Corriere del Veneto (Treviso e Belluno)
«Le colline del prosecco nell’Unesco? Una forzatura»
Il caso Il direttore Tamaro: «La candidatura è operazione di marketing territoriale Dobbiamo piuttosto salvare il paesaggio, limitiamo l’estensione dei vigneti»
Da poche settimane la candidatura delle Colline del Prosecco di Conegliano e Valdobbiadene alla iscrizione nella lista dei patrimoni mondiali Unesco, dopo la firma del ministro Martina, è stata inviata a Parigi per l’ultimo esame del dossier prima del verdetto, atteso per luglio 2018. L’iter per la candidatura, partito nel 2009 su iniziativa di Zaia allora ministro dell’agricoltura, è proseguito grazie alla collaborazione di Comuni, Regione Veneto, associazioni temporanee e petizioni con raccolta di firme di migliaia di cittadini. La posta in gioco è grossa: il territorio candidato alla lista Unesco - che in Italia conta già 51 siti- investe un’area collinare di più di 400 km. quadrati, comprensiva di 15 comuni con una produzione annua nel 2016 di 90 milioni di bottiglie delle deliziose bollicine DOCG, sempre più richieste nel mondo. Ma non tutti concordano sulla bontà di tale candidatura: dissensi autorevoli e opinioni contrarie vengono soprattutto dal mondo delle associazioni ambientaliste, ma non solo. La Fondazione Benetton Studi Ricerche da trent’anni impegnata sul fronte dello studio e della difesa del paesaggio ha tutti i titoli di conoscenza per entrare nel merito della questione. Chiediamo al suo direttore Marco Tamaro, agronomo, l’opinione della Fondazione a proposito dello strumento di tutela prospettato. «La Convenzione Unesco sul Paesaggio nasce nel 1972 come strumento di ristoro per una Europa che ancora per lo più non aveva posto rimedio alle devastazioni belliche. Ora quello strumento è datato e insufficiente, perché si perde di vista la globalità del paesaggio, salvaguardando invece solo certe piccole aree, come francobolli. Rischiamo di fare tante piccole Disneyland, oasi di bellezza, in mezzo al degrado territoriale Oggi sappiamo che va tutelato anche il paesaggio ordinario».
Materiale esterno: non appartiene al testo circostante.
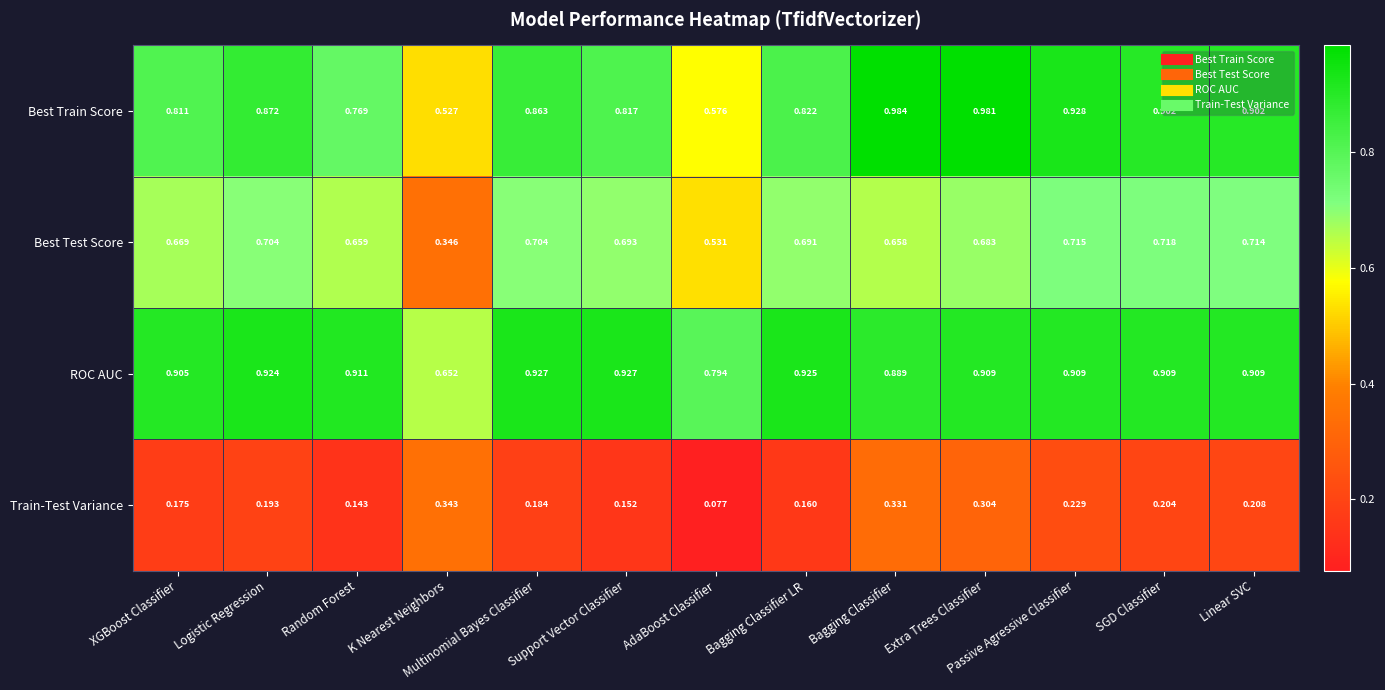

Rank the series at K Nearest Neighbors from lowest to highest value.

Train-Test Variance, Best Test Score, Best Train Score, ROC AUC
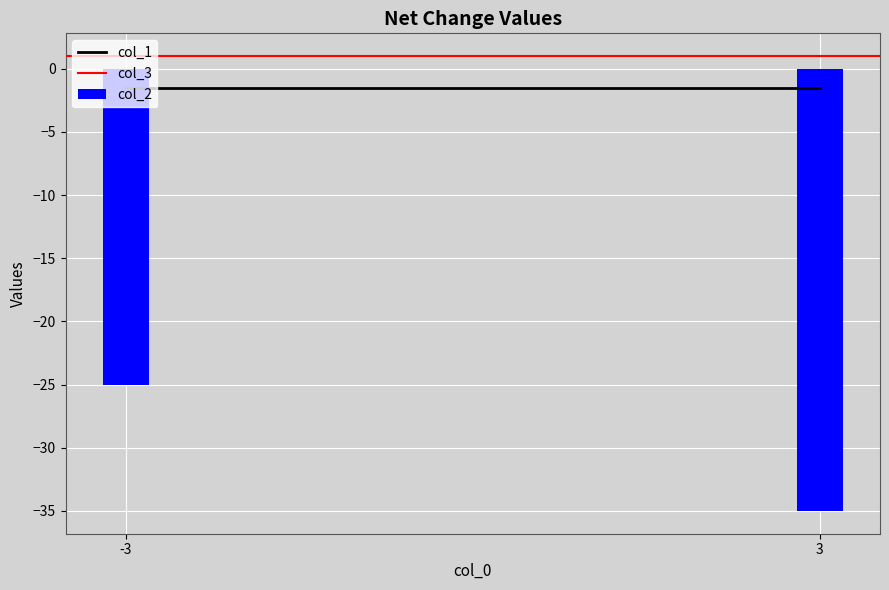

What is the maximum value shown in the chart?

-25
Intende dire che bisognerebbe estendere l’area di tutela?
«Voglio dire che un territorio va affrontato nella sua organicità. E comunque, nello specifico, per la zona delle colline del Prosecco – che peraltro è già iscritta dal 2015 nel Registro dei paesaggi Rurali Storici non mi pare di riscontrare in pieno le caratteristiche necessarie per la candidatura: che sia quel territorio rimasto come lo ritraeva Cima da Conegliano mi sembra forzato. Certo le zone apicali conservano caratteristiche storico-paesaggistiche autentiche, ma se si scende di qualche decina di metri, tutto cambia».
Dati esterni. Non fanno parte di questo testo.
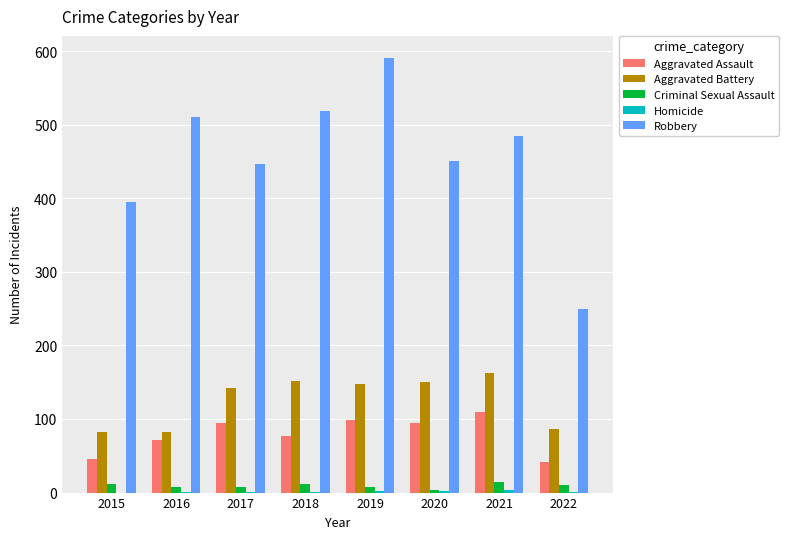

Is the value of Aggravated Battery at 2020 greater than the value of Aggravated Assault at 2017?

Yes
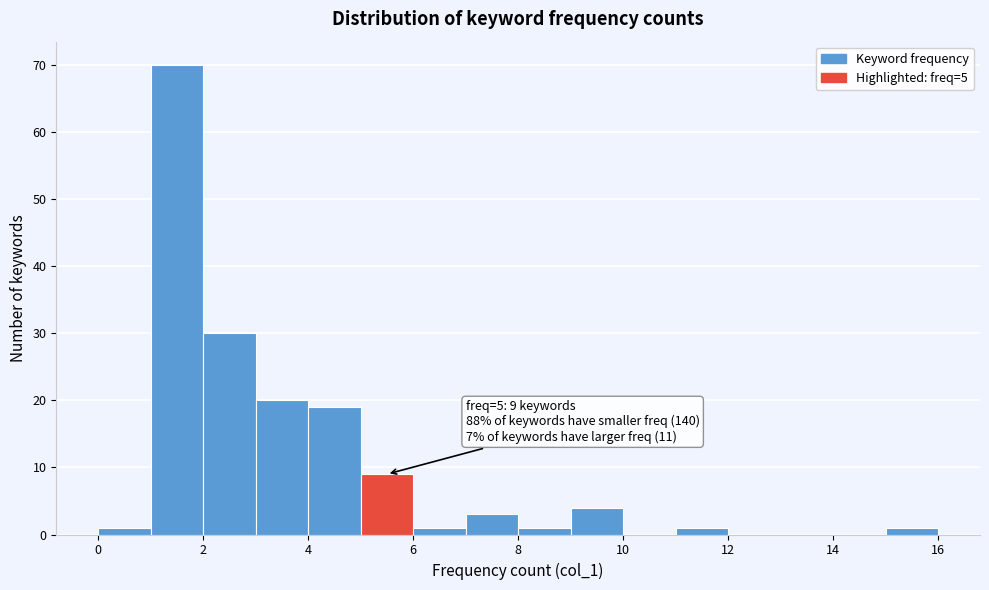

Which range on the x-axis has the tallest bar?

1 to 2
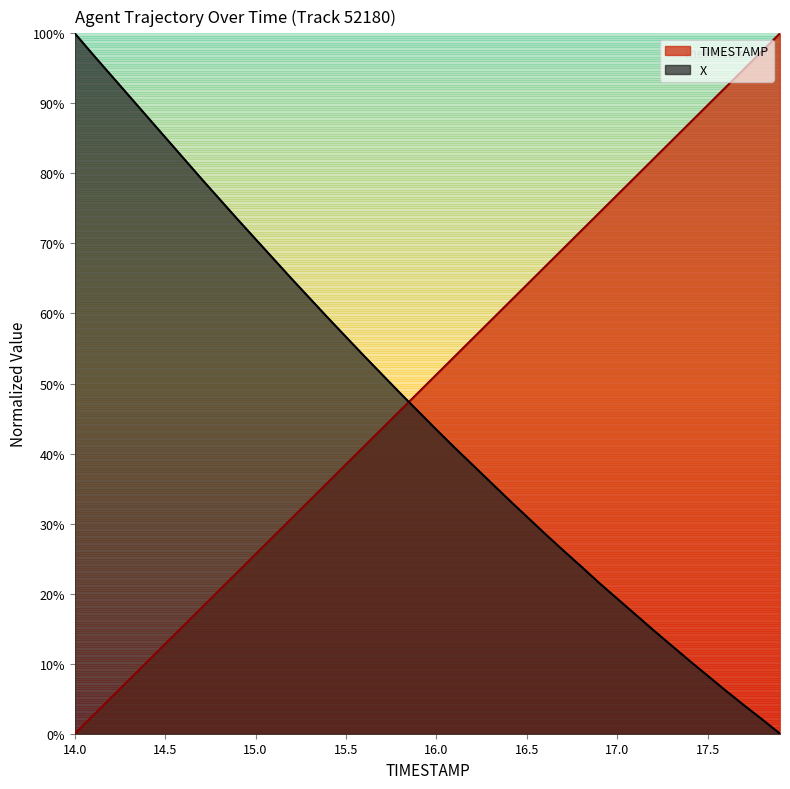

What is the average value of the X series?

0.5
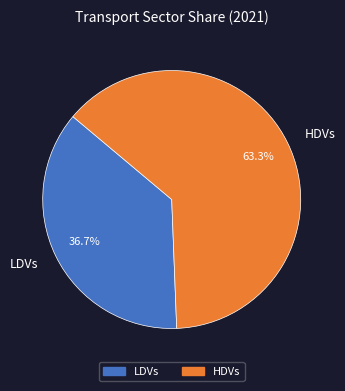

To the nearest percent, what portion does HDVs represent?

63%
La coltura intensiva, le viti impiantate sul «rittochino» e non secondo la tradizione del «girapoggio» lungo le curve di livello?
«Certamente. Questo metodo di coltura, economicamente produttivo ma idrogeologicamente molto pericoloso è assai recente. Inoltre, se vogliamo parlare di autenticità storica richiesta come requisito dall’Unesco, certo la monocoltura della vite non ha niente a che fare con la storia di quei luoghi perché si è sempre coltivata la vite ma in presenza anche di altri prodotti, secondo la tradizione dell’agricoltura promiscua».
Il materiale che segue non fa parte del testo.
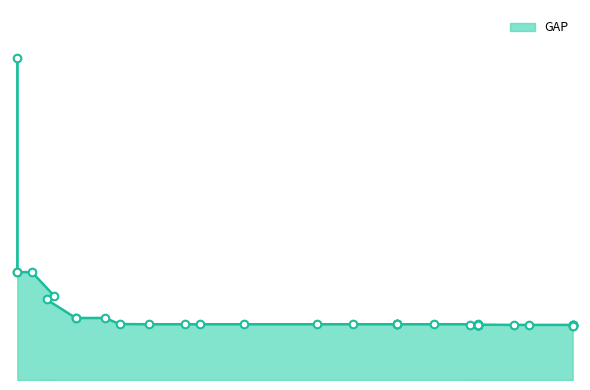

What is the ratio of the value at 9 to the value at 53?

1.1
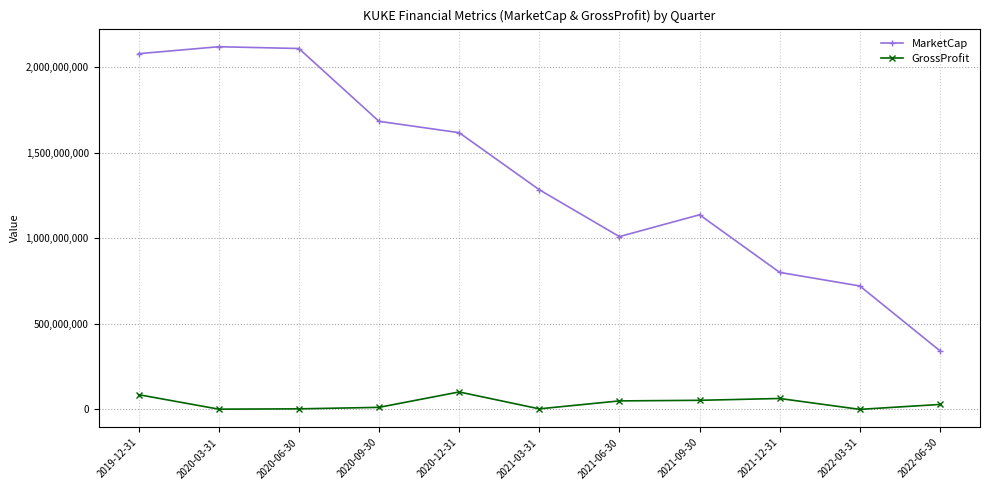

True or false: MarketCap has a value of 2080139447.4 at 2019-12-31.

True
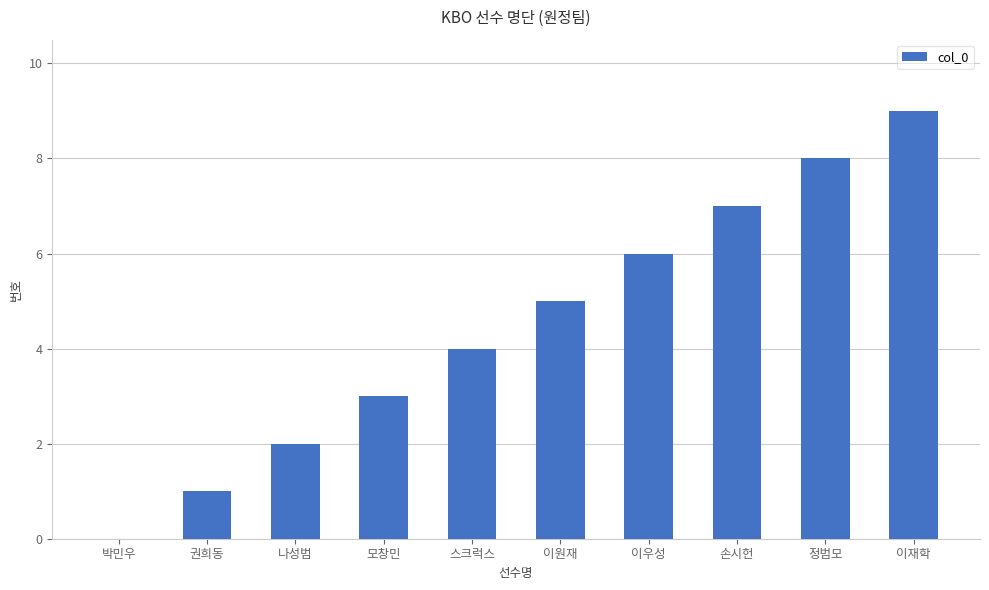

What is the maximum value shown in the chart?

9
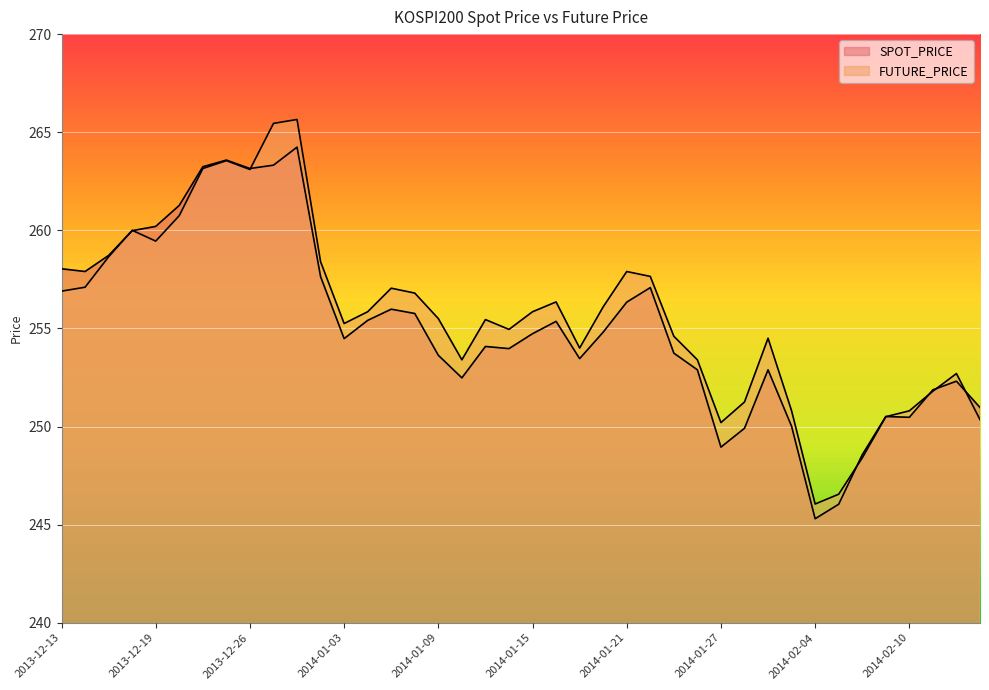

True or false: SPOT_PRICE has more than 1 interior local peaks.

True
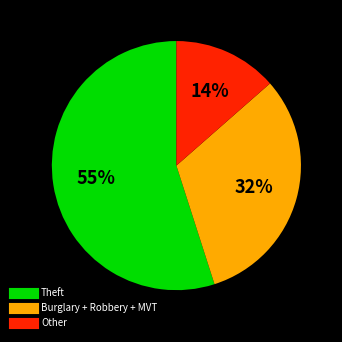

Is there a majority slice in this chart?

Yes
Significa che le Terre del Prosecco non sono coerenti con le caratteristiche della tutela Unesco?
«Significa che ci sono aree di bellezza e coerenza storica assolute, ma che è una forzatura rendere tutto il territorio meritevole di quella candidatura. C’è molto artificio in tutto questo: è una riuscita operazione di marketing territoriale, se vogliamo, è come inventarsi un sogno e dargli forma, un po’ come l’immagine del Mulino Bianco, perfetta e irreale».
Quale sarebbe dunque il futuro auspicabile per quella zona così bella e economicamente tanto importante?
«Bisognerebbe cancellare la monocoltura, reintroducendo l’alternanza delle colture che hanno un effetto significativo sulla riduzione dei pesticidi chimici, limitare l’estensione dei vigneti – certo il Prosecco ora rende, è richiesto ovunque, ma non a scapito della qualità e della salute della gente. La biodiversità ridurrebbe i trattamenti con i pesticidi, poderosi, il reimpianto delle siepi permetterebbe la rinascita di microsistemi naturalmente equilibrati». Insomma, un ritorno al passato?
«No, solamente una dosata e previdente agricoltura promiscua, della quale segni premonitori si vedono già nelle piccole imprese agricole di giovani che fanno dell’agricoltura una professione fatta di tecnologia, compatibilità ambientale e giusto valore della stagionalità».